• DIE AUFGABE:
Gib aus dem Text über die Reform des ÖGB den Abschnitt unverändert wieder, der bei „ÖGB endlich von“ beginnt und bei „Akkumulationsphase des Kapitals?“ endet.

• TEXTAUSZUG:
-=-=-=-=-

ÖGB endlich von unten reformieren

Mittlerweile 60.000 Menschen in Kurzarbeit, eine Arbeitslosenzahl, die auf Basis aktueller Prognosen bis Jahresende die 400.000 übersteigen soll, Lohnkürzungen sowie prekäre Beschäftigungsverhältnisse, die massiv zunehmen. Können wir das als die Summe aller Maßnahmen sehen, die das Kapital braucht, um sich zu regenerieren oder befinden wir uns nur in einer verschärften Akkumulationsphase des Kapitals?

Und wie schafft es die Finanzwelt, sich weiterhin Regierungs- und GewerkschaftsopportunistInnen gefügig zu machen? Warum begreifen die Spitzen von ÖGB und SPÖ nicht, dass Solidarisierung und Loyalität mit den Unternehmen notwendigerweise zu weiterer Prekarisierung der Arbeitsverhältnisse führt? Eine Reihe von Fragen, die uns zunächst nach den Ursachen suchen lässt.

-=-=-=-=-

• Schlüsselpunktdaten pro Instanz:
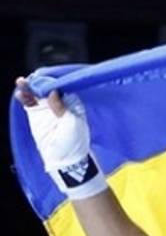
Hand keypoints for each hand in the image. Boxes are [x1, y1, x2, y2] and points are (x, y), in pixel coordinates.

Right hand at [14, 77, 106, 199]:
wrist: (64, 159)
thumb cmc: (74, 141)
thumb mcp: (72, 122)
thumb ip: (62, 107)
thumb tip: (54, 92)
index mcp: (73, 103)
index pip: (64, 87)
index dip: (56, 80)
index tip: (49, 76)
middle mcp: (59, 103)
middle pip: (48, 87)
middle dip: (41, 81)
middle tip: (35, 78)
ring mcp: (47, 108)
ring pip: (36, 93)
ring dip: (30, 86)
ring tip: (23, 82)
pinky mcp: (36, 114)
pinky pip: (29, 103)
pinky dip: (24, 97)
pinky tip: (20, 92)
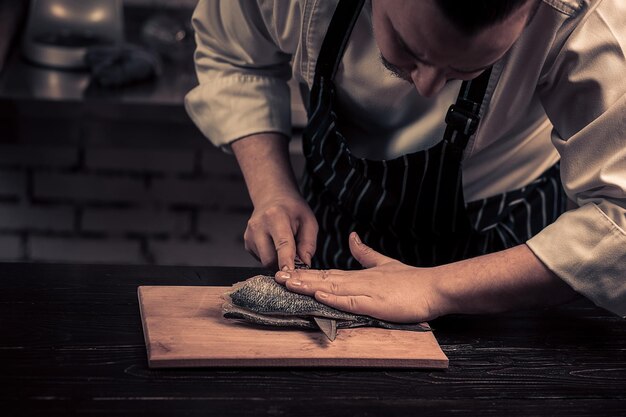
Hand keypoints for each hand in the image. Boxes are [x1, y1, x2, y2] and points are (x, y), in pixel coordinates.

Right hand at [245, 194, 317, 269]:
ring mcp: (250, 234)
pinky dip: (270, 256)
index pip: (282, 243)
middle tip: (295, 258)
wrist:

-=-=-=-=-

• DIE LÖSUNG:
ÖGB endlich von unten reformieren

Mittlerweile 60.000 Menschen in Kurzarbeit, eine Arbeitslosenzahl, die auf Basis aktueller Prognosen bis Jahresende die 400.000 übersteigen soll, Lohnkürzungen sowie prekäre Beschäftigungsverhältnisse, die massiv zunehmen. Können wir das als die Summe aller Maßnahmen sehen, die das Kapital braucht, um sich zu regenerieren oder befinden wir uns nur in einer verschärften Akkumulationsphase des Kapitals?